▸ **Work required**
Could you restate word for word only the lines below from the one holding "Fig 2. 3D models" to the one holding "Figure 15. Residual", inclusive, and leave out the pictures?

▸ **Record extracts**
——
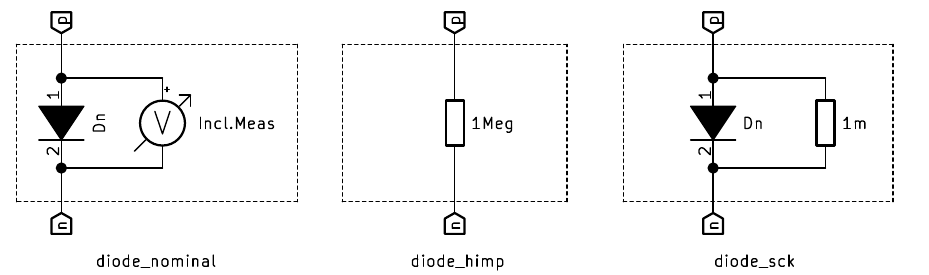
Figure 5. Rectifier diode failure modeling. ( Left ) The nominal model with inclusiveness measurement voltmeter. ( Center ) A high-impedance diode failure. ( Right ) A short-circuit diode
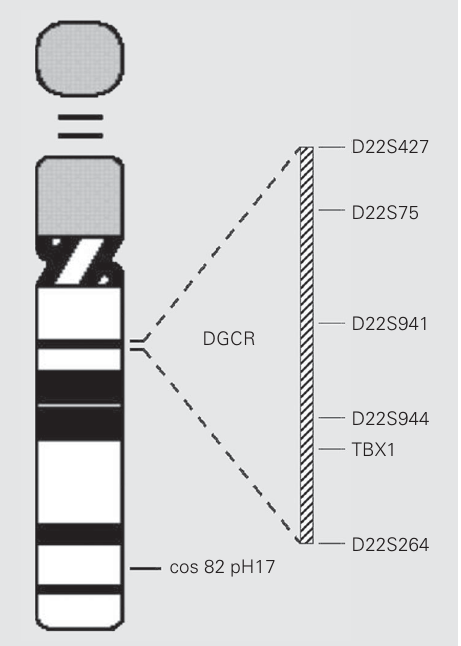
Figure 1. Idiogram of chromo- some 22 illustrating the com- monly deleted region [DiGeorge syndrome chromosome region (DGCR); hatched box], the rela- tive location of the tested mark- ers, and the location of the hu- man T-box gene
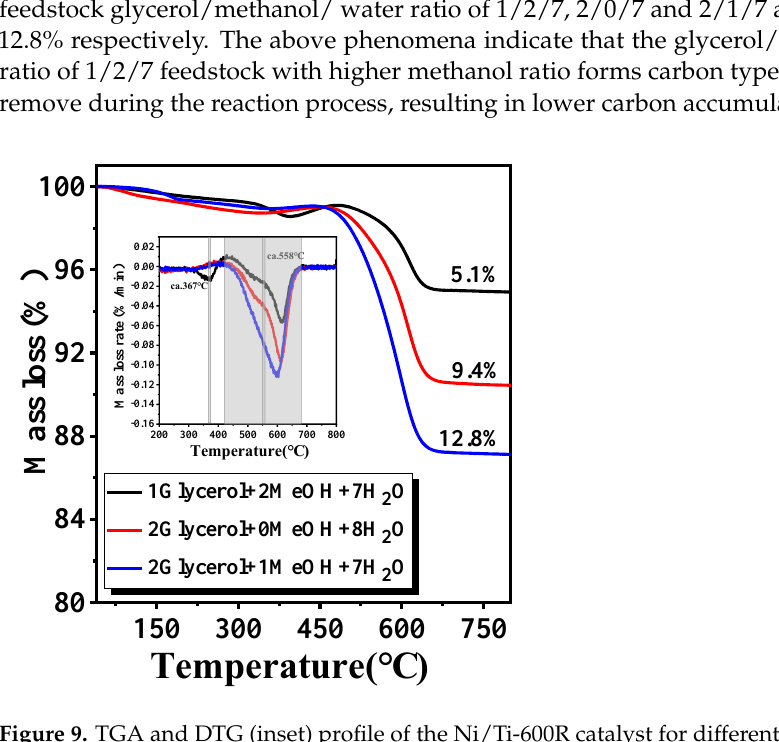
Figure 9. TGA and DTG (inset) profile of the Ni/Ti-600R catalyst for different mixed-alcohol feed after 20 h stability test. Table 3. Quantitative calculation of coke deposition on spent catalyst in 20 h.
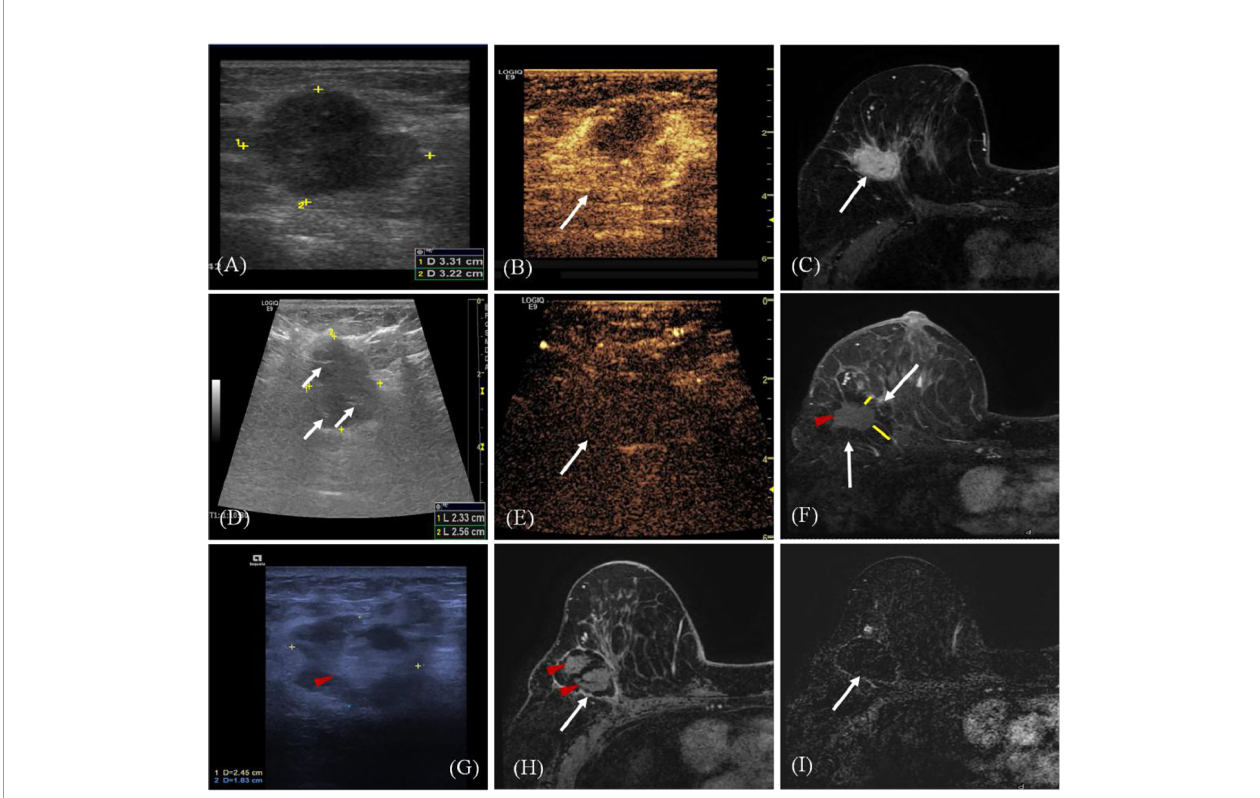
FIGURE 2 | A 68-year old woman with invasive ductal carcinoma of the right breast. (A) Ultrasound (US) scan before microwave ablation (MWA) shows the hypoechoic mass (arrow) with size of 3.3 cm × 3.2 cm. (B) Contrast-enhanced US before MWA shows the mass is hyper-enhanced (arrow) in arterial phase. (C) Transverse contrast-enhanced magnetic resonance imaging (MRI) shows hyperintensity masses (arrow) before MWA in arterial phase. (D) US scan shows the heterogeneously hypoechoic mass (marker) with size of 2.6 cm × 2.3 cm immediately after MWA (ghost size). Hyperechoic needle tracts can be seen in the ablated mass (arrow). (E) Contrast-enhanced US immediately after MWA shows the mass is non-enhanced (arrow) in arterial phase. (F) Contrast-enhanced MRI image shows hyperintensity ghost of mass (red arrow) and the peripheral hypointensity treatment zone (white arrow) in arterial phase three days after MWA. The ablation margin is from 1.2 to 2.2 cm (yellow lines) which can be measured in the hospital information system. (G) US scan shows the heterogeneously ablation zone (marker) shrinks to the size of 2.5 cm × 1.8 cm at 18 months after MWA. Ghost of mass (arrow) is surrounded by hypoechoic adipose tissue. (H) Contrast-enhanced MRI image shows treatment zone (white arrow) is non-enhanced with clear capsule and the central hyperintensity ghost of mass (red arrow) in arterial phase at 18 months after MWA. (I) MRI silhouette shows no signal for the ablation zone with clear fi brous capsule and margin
——
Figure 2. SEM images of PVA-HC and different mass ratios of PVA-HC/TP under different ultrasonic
——
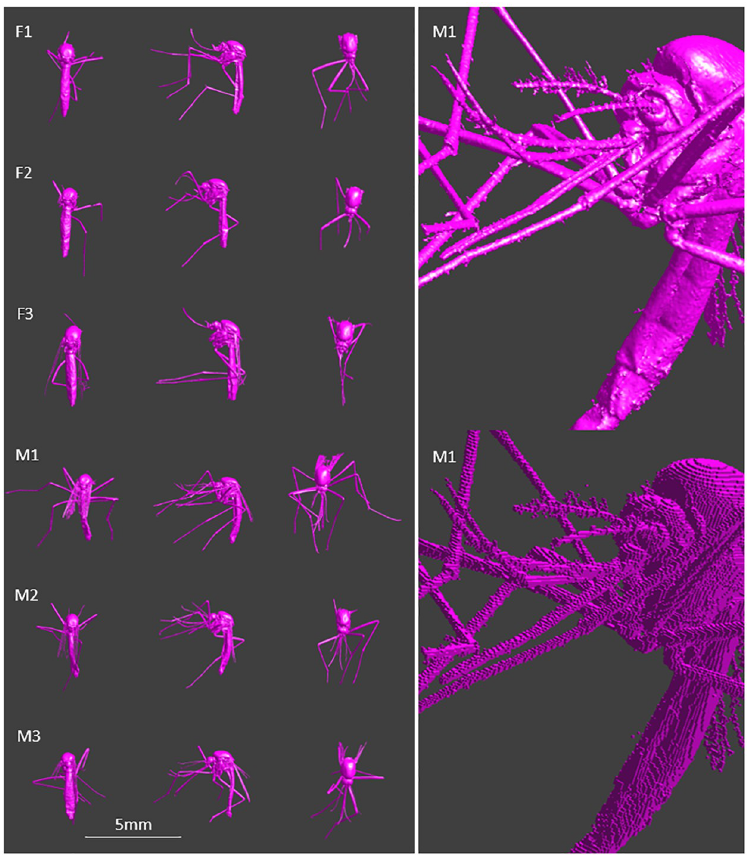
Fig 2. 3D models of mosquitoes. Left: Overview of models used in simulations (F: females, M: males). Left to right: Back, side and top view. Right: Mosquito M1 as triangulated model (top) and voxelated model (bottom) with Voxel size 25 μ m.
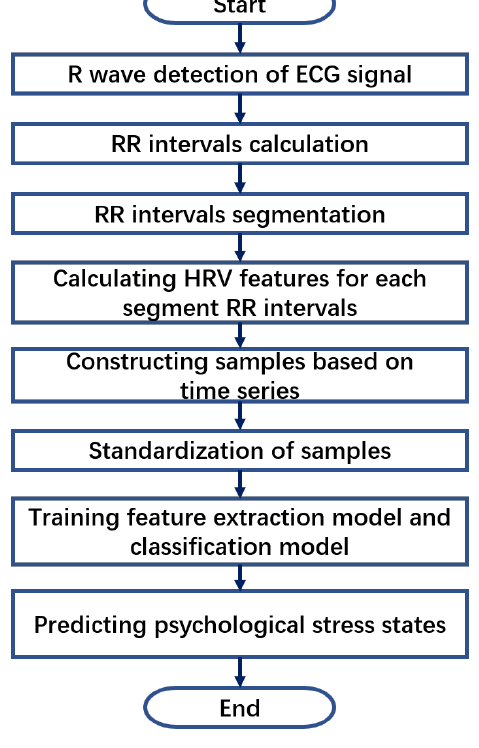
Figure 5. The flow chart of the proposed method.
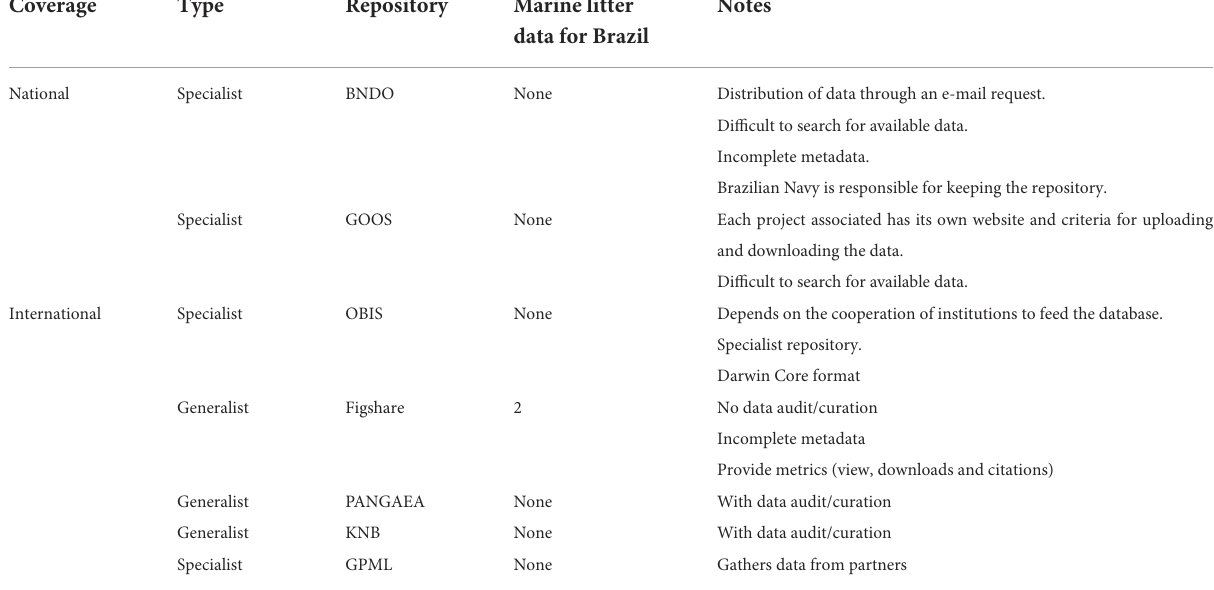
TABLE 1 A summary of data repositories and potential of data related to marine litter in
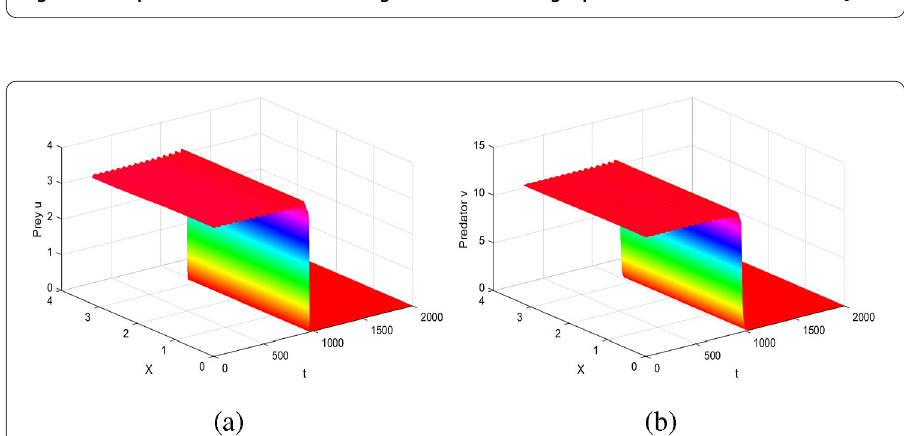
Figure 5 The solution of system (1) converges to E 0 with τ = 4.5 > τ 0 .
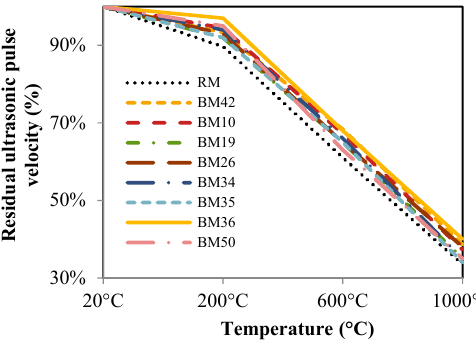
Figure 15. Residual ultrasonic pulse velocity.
——
▸ **Solution**
Fig 2. 3D models of mosquitoes. Left: Overview of models used in simulations (F: females, M: males). Left to right: Back, side and top view. Right: Mosquito M1 as triangulated model (top) and voxelated model (bottom) with Voxel size 25 μ m.
Figure 5. The flow chart of the proposed method.
TABLE 1 A summary of data repositories and potential of data related to marine litter in
Figure 5 The solution of system (1) converges to E 0 with τ = 4.5 > τ 0 .
Figure 15. Residual ultrasonic pulse velocity.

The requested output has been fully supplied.